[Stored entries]
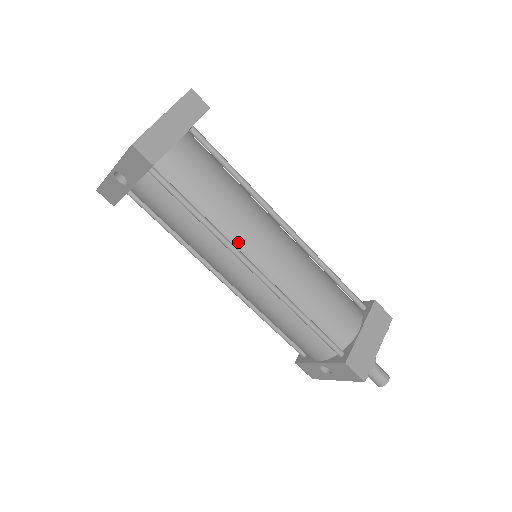
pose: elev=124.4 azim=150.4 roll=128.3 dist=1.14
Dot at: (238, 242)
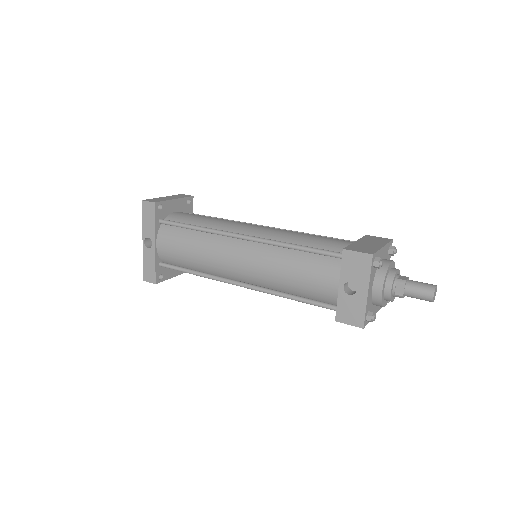
Dot at: occluded
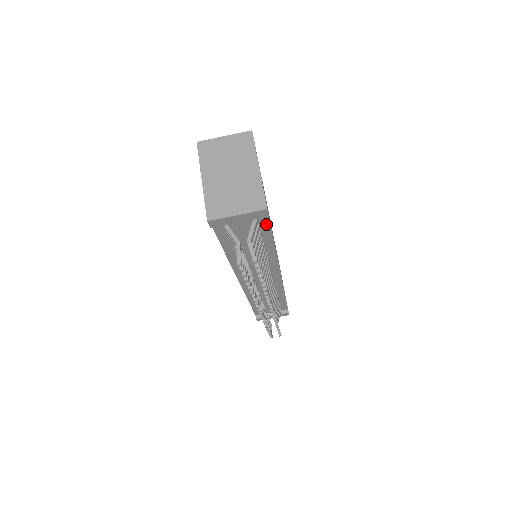
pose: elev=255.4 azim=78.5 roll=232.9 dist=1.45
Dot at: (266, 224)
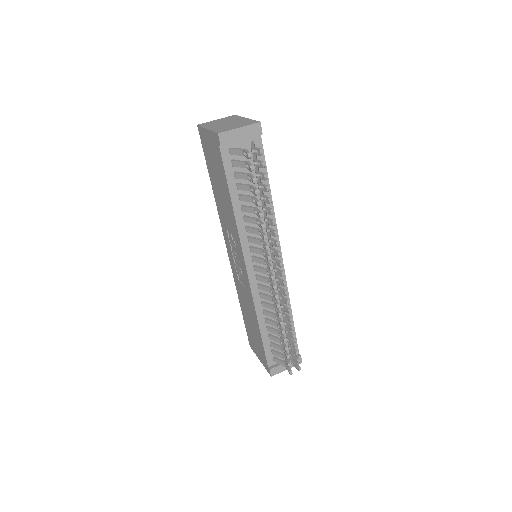
Dot at: (261, 156)
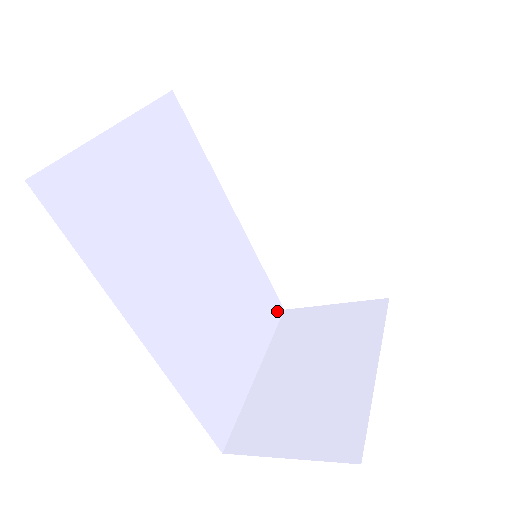
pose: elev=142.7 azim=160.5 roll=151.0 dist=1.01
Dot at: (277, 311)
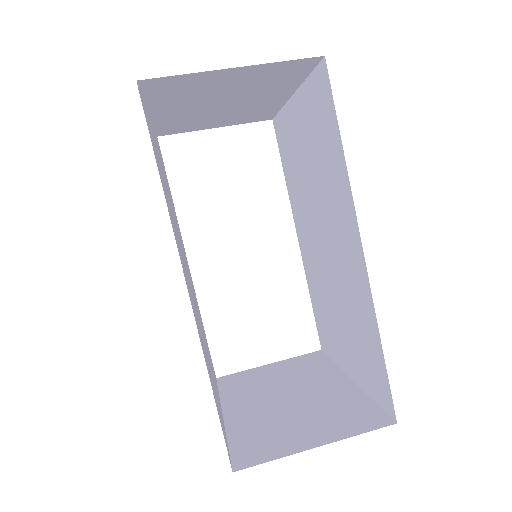
Dot at: occluded
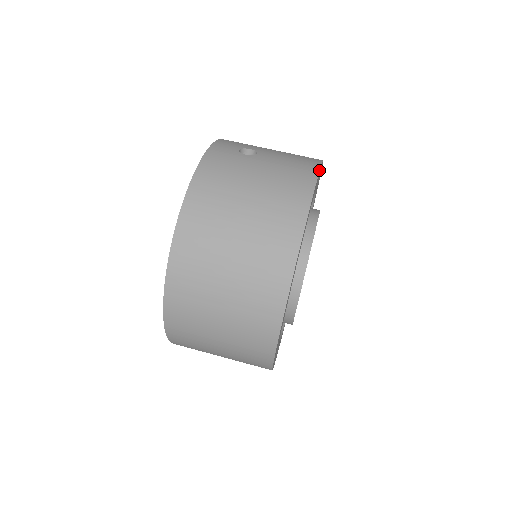
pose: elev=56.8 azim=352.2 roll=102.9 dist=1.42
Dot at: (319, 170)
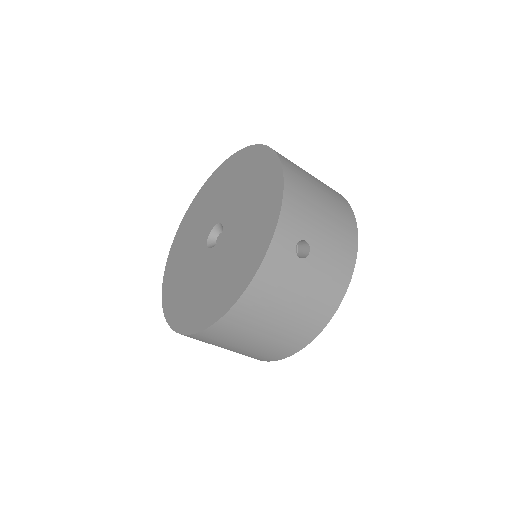
Dot at: occluded
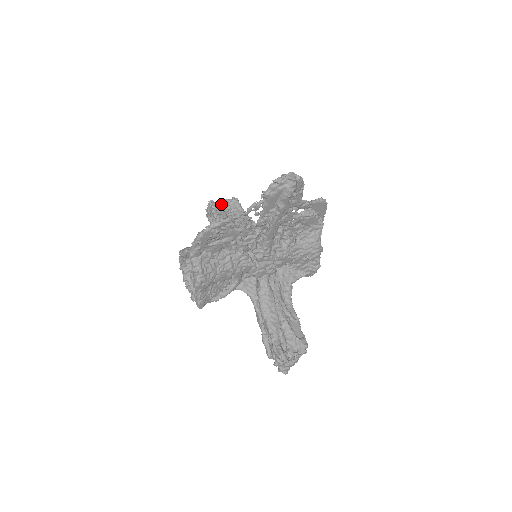
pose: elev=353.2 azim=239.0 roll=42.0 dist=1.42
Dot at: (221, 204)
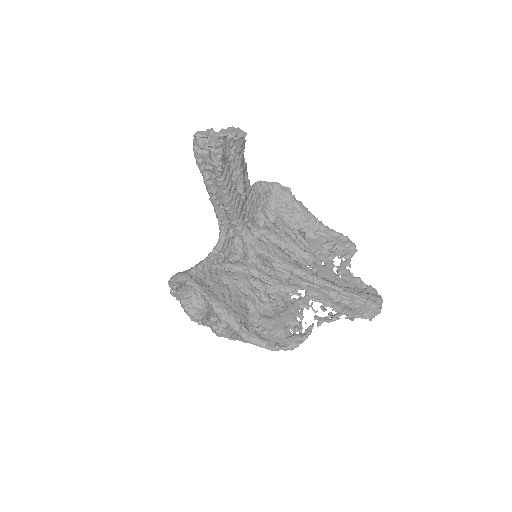
Dot at: (224, 141)
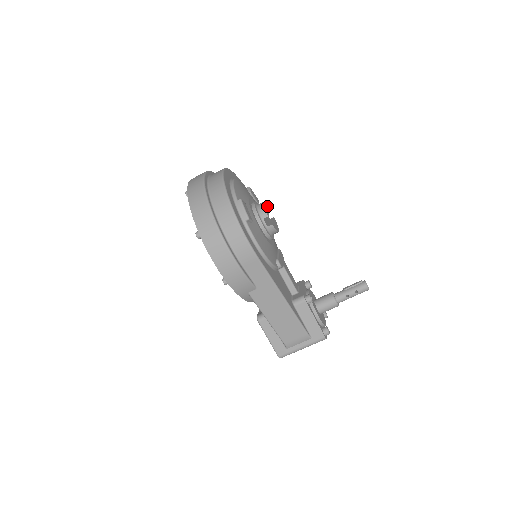
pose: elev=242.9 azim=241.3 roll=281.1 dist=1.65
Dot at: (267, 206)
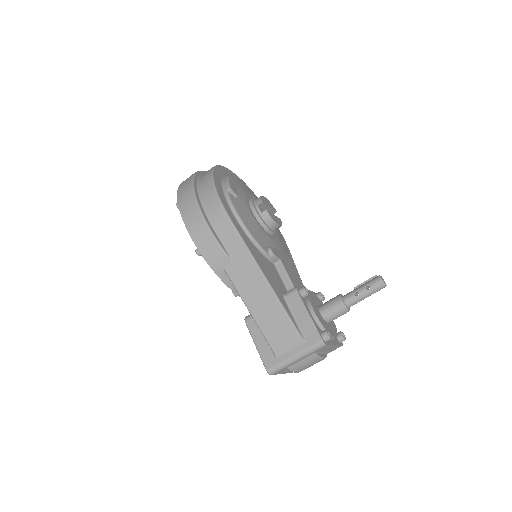
Dot at: (272, 205)
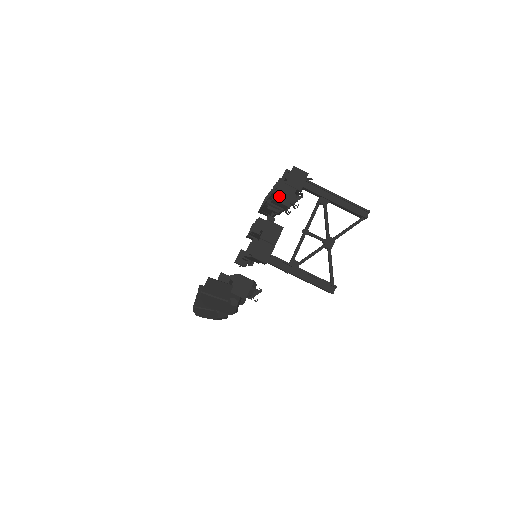
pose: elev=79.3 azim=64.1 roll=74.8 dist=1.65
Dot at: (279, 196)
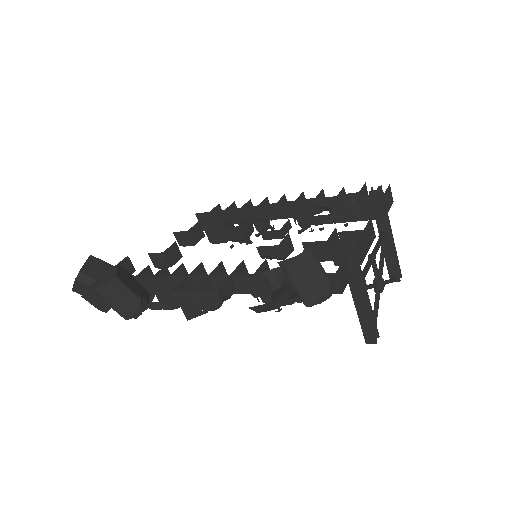
Dot at: (380, 201)
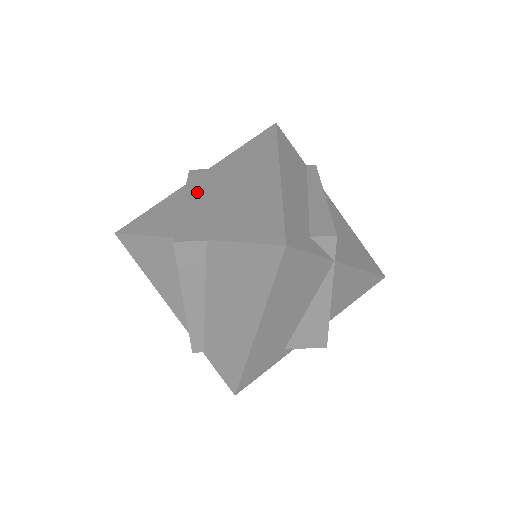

# PROBLEM TO WORK ON
Repeat the rows above line for line, without changing anything, and leave the pictures out of your answer.

# TASK RESPONSE
pose: elev=124.4 azim=150.4 roll=128.3 dist=1.14
Dot at: (238, 242)
Dot at: occluded
pose: elev=255.4 azim=78.5 roll=232.9 dist=1.45
Dot at: (266, 224)
Dot at: (261, 156)
pose: elev=142.7 azim=160.5 roll=151.0 dist=1.01
Dot at: (277, 311)
Dot at: occluded
pose: elev=56.8 azim=352.2 roll=102.9 dist=1.42
Dot at: (319, 170)
Dot at: occluded
pose: elev=353.2 azim=239.0 roll=42.0 dist=1.42
Dot at: (221, 204)
Dot at: (224, 141)
pose: elev=242.9 azim=241.3 roll=281.1 dist=1.65
Dot at: (267, 206)
Dot at: (272, 205)
pose: elev=79.3 azim=64.1 roll=74.8 dist=1.65
Dot at: (279, 196)
Dot at: (380, 201)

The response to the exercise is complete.